_ACTION ITEM:_ Images are to be omitted, and the rest of the records reproduced exactly.

═══ MATERIAL FOR THE TASK

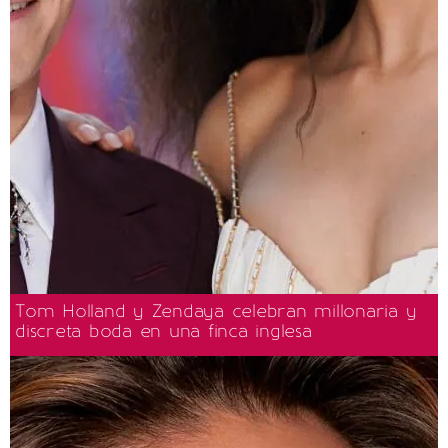
Tom Holland y Zendaya celebran millonaria y
discreta boda en una finca inglesa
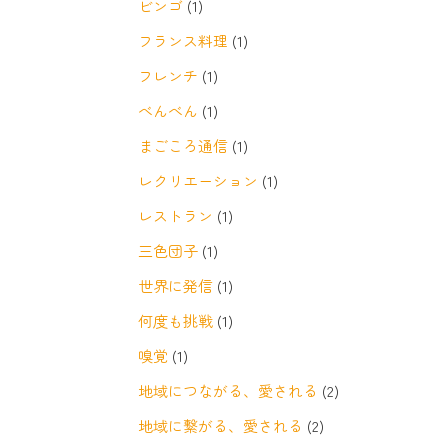
ビンゴ
(1)
フランス料理
(1)
フレンチ
(1)
べんべん
(1)
まごころ通信
(1)
レクリエーション
(1)
レストラン
(1)
三色団子
(1)
世界に発信
(1)
何度も挑戦
(1)
嗅覚
(1)
地域につながる、愛される
(2)
地域に繋がる、愛される
(2)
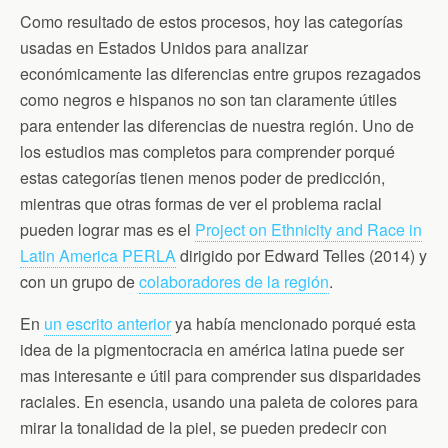
Como resultado de estos procesos, hoy las categorías
usadas en Estados Unidos para analizar
económicamente las diferencias entre grupos rezagados
como negros e hispanos no son tan claramente útiles
para entender las diferencias de nuestra región. Uno de
los estudios mas completos para comprender porqué
estas categorías tienen menos poder de predicción,
mientras que otras formas de ver el problema racial
pueden lograr mas es el
Project on Ethnicity and Race in
Latin America PERLA
dirigido por Edward Telles (2014) y
con un grupo de
colaboradores de la región
.
En
un escrito anterior
ya había mencionado porqué esta
idea de la pigmentocracia en américa latina puede ser
mas interesante e útil para comprender sus disparidades
raciales. En esencia, usando una paleta de colores para
mirar la tonalidad de la piel, se pueden predecir con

══════

_TASK OUTPUT:_
Tom Holland y Zendaya celebran millonaria y
discreta boda en una finca inglesa
ビンゴ
(1)
フランス料理
(1)
フレンチ
(1)
べんべん
(1)
まごころ通信
(1)
レクリエーション
(1)
レストラン
(1)
三色団子
(1)
世界に発信
(1)
何度も挑戦
(1)
嗅覚
(1)
地域につながる、愛される
(2)
地域に繋がる、愛される
(2)
Como resultado de estos procesos, hoy las categorías
usadas en Estados Unidos para analizar
económicamente las diferencias entre grupos rezagados
como negros e hispanos no son tan claramente útiles
para entender las diferencias de nuestra región. Uno de
los estudios mas completos para comprender porqué
estas categorías tienen menos poder de predicción,
mientras que otras formas de ver el problema racial
pueden lograr mas es el
Project on Ethnicity and Race in
Latin America PERLA
dirigido por Edward Telles (2014) y
con un grupo de
colaboradores de la región
.
En
un escrito anterior
ya había mencionado porqué esta
idea de la pigmentocracia en américa latina puede ser
mas interesante e útil para comprender sus disparidades
raciales. En esencia, usando una paleta de colores para
mirar la tonalidad de la piel, se pueden predecir con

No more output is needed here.